The Power of Packaging: Snow Job (1983)
I can’t believe I’ve been so remiss to not yet share the card art for Snow Job. He’s one of my (many) faves from 1983, and one of the reasons why I got hooked on Joes that year. I don’t think I need to do much more gabbing at this point; I’ll just let the images speak for themselves. Although I do want to point out this is the first package image of what would become known as the Sunbow Rifle–the XMLR-3A laser rifle.
I like the wire connecting his gun to some unknown power source. I wonder if that was ever part of the figure or never made it beyond the artwork.
I never noticed that before. So I googled, 1983 G.I. Joe Snow Job card art, and I saw a whole image of that card art, and saw that cable. Now I am wondering why did the folks that were designing this figure, and it’s accessories, decided to changed that. By the way, thank you very much for pointing that out to us over here.
”Snow Job, along with the Polar Battle Bear Skimobile ,introduced in Marvel Comics G.I.Joe issue #11,made him very interesting to the early line ,during 1983.”
Look at that pose! Pure action, maybe with a dash of James Bond. When I got Snow Job, I pretty much always had him skiing into battle crouched with his laser rifle like this. Didn’t matter if it wasn’t snowing.
Yeah. That image of Snow Job reminds me of the begining of A View To A Kill (and those two awesome songs, California Girls, and the other one played during the intro titles by Duran Duran). There is even a song in the soundtrack of that movie that is called, Snow Job (I swear, I’m not kidding). But here is the weird part, Snow Job came out in 1983, and that movie came out in 1985. Yeah, the 1980’s were freaking awesome like that.
Oh how I wish toylines were as well devised, beautifully illustrated, with great bios on the back and easily available via great disttibution….Hasbro, if you’re reading this…please bring back a JOE line like this to retail…
Had the original. Now have the 25th version and the POC versions….great character.
This one is impressive. Besides having an action pose, it illustrates many of his accessories. One of Snow Job’s strengths as an arctic trooper is his accessories (like Blizzard). Iceberg wasn’t give much to work with.

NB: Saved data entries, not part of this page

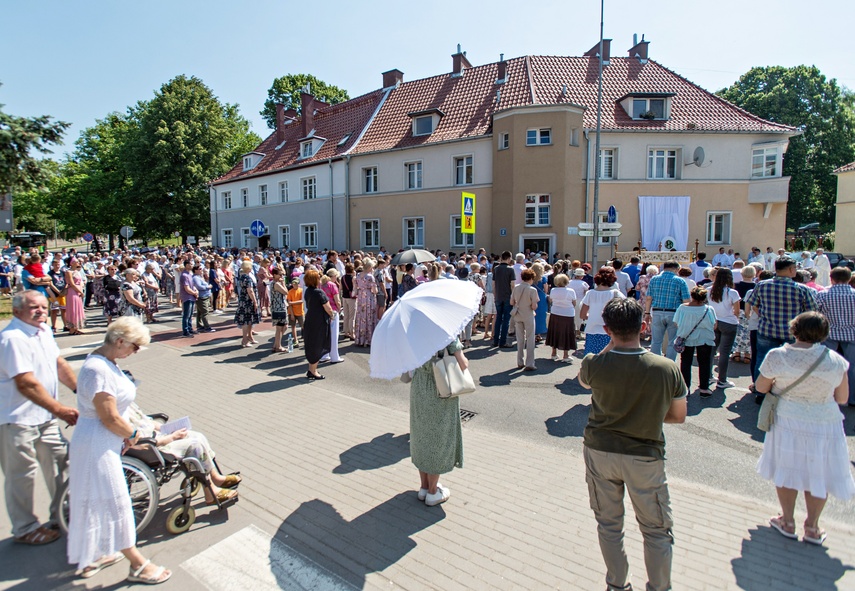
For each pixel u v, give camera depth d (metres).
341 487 4.58
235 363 9.58
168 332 13.10
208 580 3.35
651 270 11.67
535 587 3.21
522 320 8.74
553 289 9.26
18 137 6.23
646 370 2.82
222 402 7.12
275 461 5.14
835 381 3.53
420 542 3.72
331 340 9.52
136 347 3.52
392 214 27.97
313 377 8.40
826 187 41.66
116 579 3.38
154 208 39.47
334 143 31.88
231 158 51.44
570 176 22.78
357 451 5.38
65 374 4.00
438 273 9.46
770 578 3.26
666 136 23.69
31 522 3.82
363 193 29.19
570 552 3.57
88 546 3.21
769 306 6.44
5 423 3.66
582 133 23.20
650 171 23.89
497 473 4.83
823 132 40.88
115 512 3.27
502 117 23.55
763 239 24.12
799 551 3.57
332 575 3.38
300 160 33.12
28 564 3.54
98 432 3.30
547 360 9.54
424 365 4.13
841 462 3.55
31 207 52.72
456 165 25.94
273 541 3.78
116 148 46.25
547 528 3.88
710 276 10.40
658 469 2.84
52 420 3.89
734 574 3.31
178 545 3.75
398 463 5.08
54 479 3.91
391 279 13.85
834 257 24.20
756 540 3.71
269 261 16.42
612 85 25.75
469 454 5.29
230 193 39.50
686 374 7.22
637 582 3.23
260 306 16.41
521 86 25.62
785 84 41.00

Avalanche too because he was Battle Force 2000 although he had other elements making him interesting (cow camouflage, Spaceballs helmet, 1950s raygun rifle).
Yeah, that is the awful truth about the 1986 Iceberg figure (one of my most favorite G.I. Joe figures), no skis, or even snowshoes. Well, at least the 90’s version had that awesome snowboard. But it’s just too bad that the 1997 version was not released with it, though. A real shame, and a lost opportunity to release what could have been the best Iceberg figure of all of them. As for the Battle Force 2000, ever since I saw the commercials for them around 1987, where they appear fighting some Cobras in some cold snowy place, I have always considered all of those guys, and their vehicles, to be some different kind of snow Joes, and snow vehicles, that use other colors other than white for snow camo uniforms. So to me, they are all snow Joes.
Thank you very much for showing both sides of the card. I find it really strange that of the figures released in 1983, both Destro, and Major Bludd (both labeled enemies, not Cobras, because they were not Cobra employees), had the information of their accessories printed on the side of their cards, but the Joes had theirs printed on the top of the cards below the blue stripe. I believe that was changed in 1984, if I’m not mistaking. Just like I commented on that rifle before, I still wish that the Hasbro folks had released a version of it in the colors from the cartoons, in some accessory pack with either ten, or twenty of them. That would have been awesome. But now that I’m thinking about it, why don’t they just do that today?